Erro de proibição é o que incide sobre a ilicitude de um comportamento. O agente supõe, por erro, ser lícita a sua conduta. O objeto do erro não é, pois, nem a lei nem o fato, mas a ilicitude, isto é, a contrariedade do fato em relação à lei. É necessário que o agente faça um juízo equivocado sobre aquilo que lhe é permitido fazer em sociedade. Evidentemente, não se exige de todas as pessoas que conheçam exatamente todos os dispositivos legais, mas o erro só é justificável quando o sujeito não tem condições de conhecer a ilicitude de seu comportamento. O erro de proibição exclui a potencial consciência da ilicitude e, por conseguinte, afasta a culpabilidade. Tem previsão no art. 21 do Código Penal, servindo como causa de isenção de pena na hipótese de ser escusável e como causa de diminuição se evitável.
O próprio laudo pericial de fls. 61/74 ressaltou que dentro da área de preservação do parque existem várias chácaras de lazer, pesca amadora, ecoturismo e de moradia, sendo que os proprietários são, em sua maioria, pessoas simples do meio rural que aproveitam as atividades de lazer proporcionadas pela represa próxima. De forma geral, explica que grande parte destes proprietários desconhecem a Legislação Ambiental (fl. 73).
Portanto, dos elementos probatórios produzidos nos autos, pode-se concluir que o réu LUIZ ROBERTO não tinha consciência da ilicitude de sua conduta, o que afasta sua culpabilidade, isentando-o de pena. Nesse sentido julgado desta e. Quinta Turma:
Desta sorte, mister a absolvição de LUIZ ROBERTO SUZZIO da prática do delito do art. 64 da Lei 9.605/98, com base no art. 386, VI do Código de Processo Penal.
- - - -
Continue o texto sobre erro de proibição, começando logo após a última frase dele. Os registros que vêm a seguir não têm relação com o texto.

Registros de dados ▸
- - - -
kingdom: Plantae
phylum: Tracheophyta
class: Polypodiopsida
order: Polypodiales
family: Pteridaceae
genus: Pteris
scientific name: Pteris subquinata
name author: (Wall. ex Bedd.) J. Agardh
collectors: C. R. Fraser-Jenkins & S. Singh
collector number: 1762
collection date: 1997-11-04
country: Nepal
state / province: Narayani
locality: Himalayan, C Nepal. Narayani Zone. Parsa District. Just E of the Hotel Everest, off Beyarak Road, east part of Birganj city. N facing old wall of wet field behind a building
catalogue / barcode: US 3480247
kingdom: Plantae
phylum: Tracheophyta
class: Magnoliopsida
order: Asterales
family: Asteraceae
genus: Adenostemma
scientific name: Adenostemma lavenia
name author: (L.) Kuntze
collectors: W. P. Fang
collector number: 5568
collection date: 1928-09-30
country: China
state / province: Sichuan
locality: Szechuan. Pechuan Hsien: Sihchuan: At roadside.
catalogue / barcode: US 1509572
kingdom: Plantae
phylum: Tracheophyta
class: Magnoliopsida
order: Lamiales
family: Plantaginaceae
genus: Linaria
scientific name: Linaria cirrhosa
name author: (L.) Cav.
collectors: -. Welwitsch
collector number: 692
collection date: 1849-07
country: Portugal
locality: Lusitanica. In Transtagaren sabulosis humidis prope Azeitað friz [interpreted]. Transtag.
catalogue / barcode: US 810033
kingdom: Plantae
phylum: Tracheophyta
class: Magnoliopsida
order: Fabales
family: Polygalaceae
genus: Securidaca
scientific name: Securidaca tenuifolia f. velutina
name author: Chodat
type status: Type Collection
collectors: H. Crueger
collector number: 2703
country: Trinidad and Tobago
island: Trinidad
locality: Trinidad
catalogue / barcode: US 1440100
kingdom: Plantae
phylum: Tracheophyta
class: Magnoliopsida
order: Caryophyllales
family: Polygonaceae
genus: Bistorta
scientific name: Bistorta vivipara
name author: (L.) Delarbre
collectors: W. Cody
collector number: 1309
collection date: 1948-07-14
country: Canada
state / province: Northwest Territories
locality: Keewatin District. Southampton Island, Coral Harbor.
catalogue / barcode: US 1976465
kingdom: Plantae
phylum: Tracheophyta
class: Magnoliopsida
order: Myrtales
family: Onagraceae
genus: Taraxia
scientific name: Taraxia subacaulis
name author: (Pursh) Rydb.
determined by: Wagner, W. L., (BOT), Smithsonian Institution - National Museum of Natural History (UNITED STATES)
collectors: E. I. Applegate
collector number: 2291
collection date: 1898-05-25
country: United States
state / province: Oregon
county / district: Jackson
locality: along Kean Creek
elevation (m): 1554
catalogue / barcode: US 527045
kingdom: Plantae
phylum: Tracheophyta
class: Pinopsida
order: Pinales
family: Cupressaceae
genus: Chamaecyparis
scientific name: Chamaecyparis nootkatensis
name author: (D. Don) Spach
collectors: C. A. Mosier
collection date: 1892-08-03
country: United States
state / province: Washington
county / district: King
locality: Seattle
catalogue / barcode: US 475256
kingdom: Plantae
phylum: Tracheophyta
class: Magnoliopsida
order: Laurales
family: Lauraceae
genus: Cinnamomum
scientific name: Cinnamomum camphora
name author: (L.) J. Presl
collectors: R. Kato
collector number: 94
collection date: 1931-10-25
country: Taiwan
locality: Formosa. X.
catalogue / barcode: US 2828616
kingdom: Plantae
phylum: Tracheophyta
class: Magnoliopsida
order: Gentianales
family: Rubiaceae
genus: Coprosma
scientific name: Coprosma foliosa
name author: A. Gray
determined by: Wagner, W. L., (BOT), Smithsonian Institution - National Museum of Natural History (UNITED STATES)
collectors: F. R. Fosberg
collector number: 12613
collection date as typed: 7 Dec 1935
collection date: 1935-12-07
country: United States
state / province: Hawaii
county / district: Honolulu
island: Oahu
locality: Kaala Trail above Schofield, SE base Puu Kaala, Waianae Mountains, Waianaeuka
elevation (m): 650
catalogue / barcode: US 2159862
- - - -
Problema resolvido ▸
Art. 39 da Lei 9.605/98
Dispõe o referido tipo penal:
Certo é que o local é de importância ambiental extremamente alta e de grande interesse de preservação, não cabendo regularização das intervenções, devendo prevalecer a regra mais restritiva da categoria denominada "parque", conforme Parecer do Instituto Chico Mendes de Conservação da Biodiversidade (fls. 184/186).
O corte de árvores está suficientemente demonstrado por meio do laudo pericial de fls. 61/74.
Depreende-se do laudo que nas fotos nº 06 e 07 há troncos queimados demonstrando que árvores foram cortadas e queimadas, com detalhes da fogueira. Nas fotos nº 11, 12, 13, 14 e 17, constata-se fogão a lenha com fuligem e sujidade característica de uso recente, carvão jogado ao lado da casa, e ao lado do fogão, troncos de árvores da mata nativa estocados.
Apesar do réu ter negado ter cortado árvores, pois já sabia que não era permitido e afirmar se tratar de material recolhido na limpeza dos escombros, utilizando apenas gravetos no fogão a lenha, sua versão não encontra amparo no conjunto probatório. O próprio réu afirmou que usava o imóvel para lazer nos finais de semana, o que foi confirmado pela testemunha José de Godoy.
Como bem acentuou a sentença recorrida, "o aspecto recente do material queimado não deixa qualquer dúvida quanto à autoria deste fato por parte do réu".
Diante desse contexto, conclui-se que a prova acusatória é subsistente e hábil a comprovar a materialidade, a autoria e o dolo, devendo o réu ser condenado como incurso no art. 39 da Lei 9.605/98.
Dosimetria.
Afastada a condenação pelo art. 64 da Lei 9.605/98, cumpre analisar a dosimetria da pena no tocante ao art. 39 do mesmo diploma legal.
A pena definitiva restou fixada em 1 (um) ano de detenção, em regime inicial aberto, afastada a pena de multa, conforme o seguinte trecho transcrito:
Não havendo irresignação da defesa quanto à fixação da pena-base e com relação às demais fases de fixação da pena privativa de liberdade, tenho que a mesma deve ser mantida, nos termos em que lançada, posto que observada a jurisprudência atual e os preceitos legais atinentes à matéria, não havendo necessidade de reformá-la.
O regime inicial de cumprimento de pena deve ser o aberto, nos termos do art. 33, §2º, c do CP.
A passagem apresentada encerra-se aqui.